12Du point de vue des créations culturelles et manifestations artistiques, il me paraît clair que de nombreuses avancées ont été rendues possibles par les accords de Nouméa-Oudinot, c’est par exemple une étape capitale pour la reconnaissance des langues kanak, avec leur entrée dans le système scolaire (enseignement secondaire). Cependant, se sont fait jour dans les années 1996-97 plus particulièrement des impatiences, des critiques quant au développement inégal des différentes provinces et à la réalité de la « décolonisation douce » : peut-il exister durablement des floraisons culturelles si les conditions socio-économiques sont défavorables à une partie de la population ? Le préambule de l’accord de Nouméa va beaucoup plus loin que les accords de Matignon dans le règlement du contentieux colonial ; l’instauration d’une « citoyenneté calédonienne » avec toutes les tensions que cela suscite, crée une nouvelle donne : « Est-il une utopie qui ne devienne à son heure réalité ? » écrivait Louise Michel.
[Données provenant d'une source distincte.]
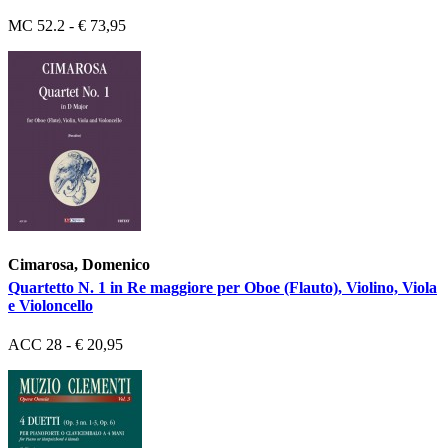
MC 52.2 - € 73,95
Cimarosa, Domenico
Quartetto N. 1 in Re maggiore per Oboe (Flauto), Violino, Viola
e Violoncello
ACC 28 - € 20,95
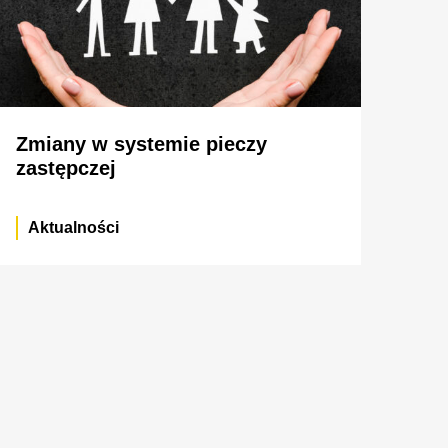
Zmiany w systemie pieczy
zastępczej
Aktualności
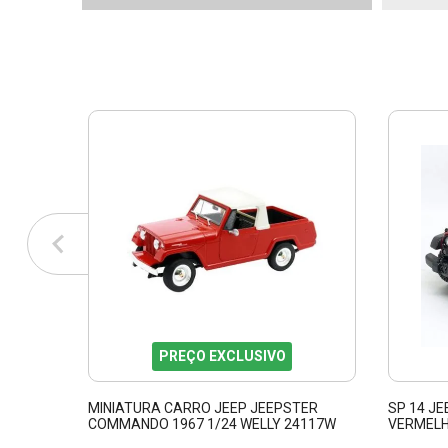
PREÇO EXCLUSIVO
MINIATURA CARRO JEEP JEEPSTER
SP 14 JE
COMMANDO 1967 1/24 WELLY 24117W
VERMELH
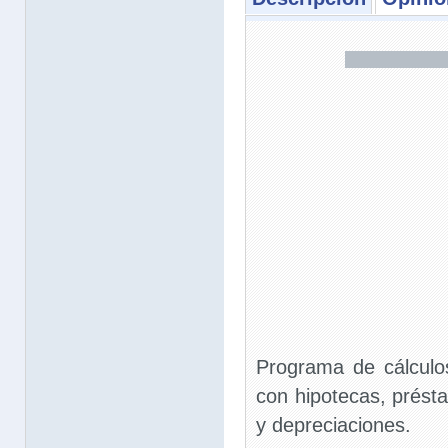
Programa de cálculos
con hipotecas, présta
y depreciaciones.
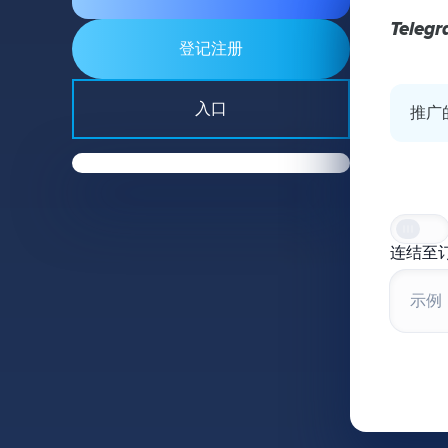
Teleg
登记注册
入口
推广
连结至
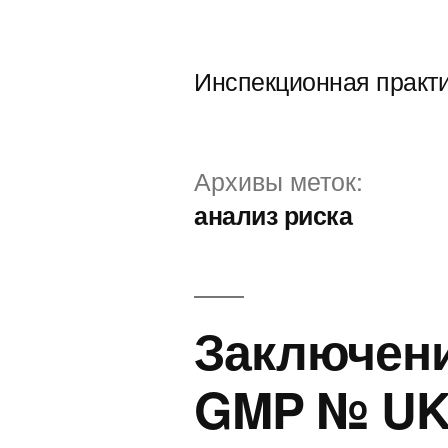
Перейти
к
Инспекционная практ
содержимому
Архивы меток:
анализ риска
Заключени
GMP № UK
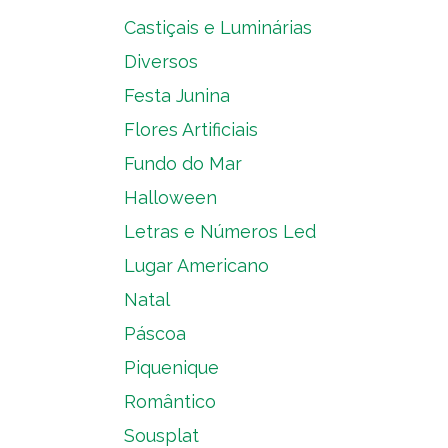
Castiçais e Luminárias
Diversos
Festa Junina
Flores Artificiais
Fundo do Mar
Halloween
Letras e Números Led
Lugar Americano
Natal
Páscoa
Piquenique
Romântico
Sousplat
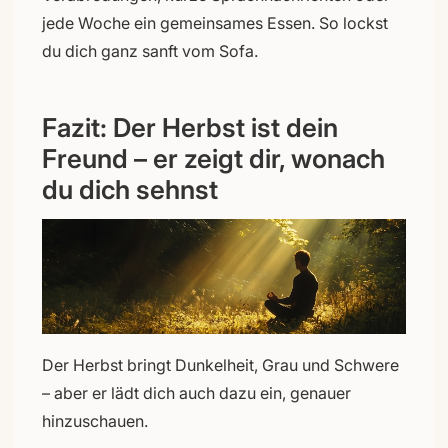
jede Woche ein gemeinsames Essen. So lockst
du dich ganz sanft vom Sofa.
Fazit: Der Herbst ist dein
Freund – er zeigt dir, wonach
du dich sehnst
Der Herbst bringt Dunkelheit, Grau und Schwere
– aber er lädt dich auch dazu ein, genauer
hinzuschauen.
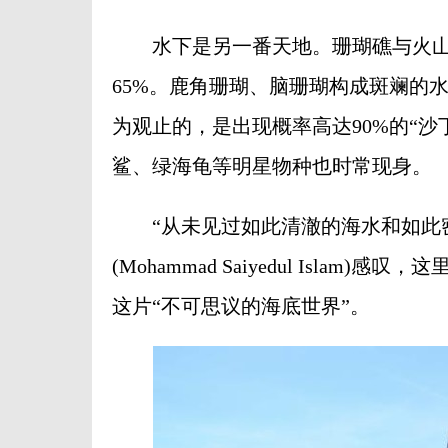
水下是另一番天地。珊瑚礁与火山
65%。鹿角珊瑚、脑珊瑚构成斑斓的
为观止的，是出现概率高达90%的“
鲨、绿海龟等明星物种也时常现身。
“从未见过如此清澈的海水和如此密
(Mohammad Saiyedul Isl
这片“不可思议的海底世界”。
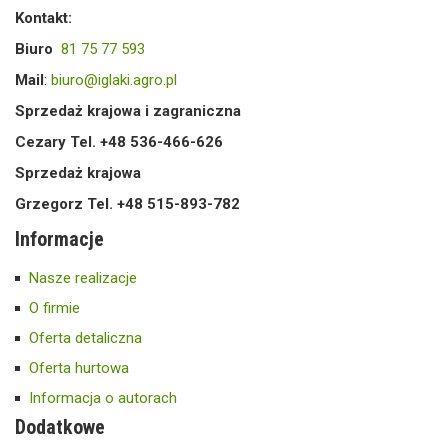
Kontakt:
Biuro
81 75 77 593
Mail
:
biuro@iglaki.agro.pl
Sprzedaż krajowa i zagraniczna
Cezary Tel. +48 536-466-626
Sprzedaż krajowa
Grzegorz Tel. +48 515-893-782
Informacje
Nasze realizacje
O firmie
Oferta detaliczna
Oferta hurtowa
Informacja o autorach
Dodatkowe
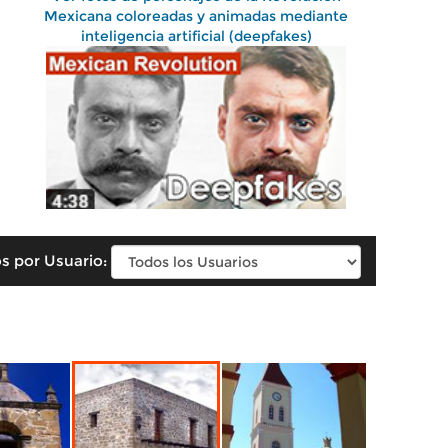
Mexicana coloreadas y animadas mediante
inteligencia artificial (deepfakes)
s por Usuario:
Cette direction, cette projection dans le futur qui permet de voir, de rêver « en avant » de la réalité socio-économique a pu être symbolisée en 2003 par le don du Mwâ Kâ : un poteau sculpté par des artistes de huit aires coutumières de la Nouvelle-Calédonie a été offert aux populations anciennement installées sur le territoire afin de fonder sur un geste d’accueil, de la part du peuple kanak, le destin commun dont parle l’accord de Nouméa, et qui reste à bâtir.
Notes de bas de page
1 Nicolas Kurtovitch, L’arme qui me fera vaincre, Nouméa, Éditions Vents du Sud, 1988.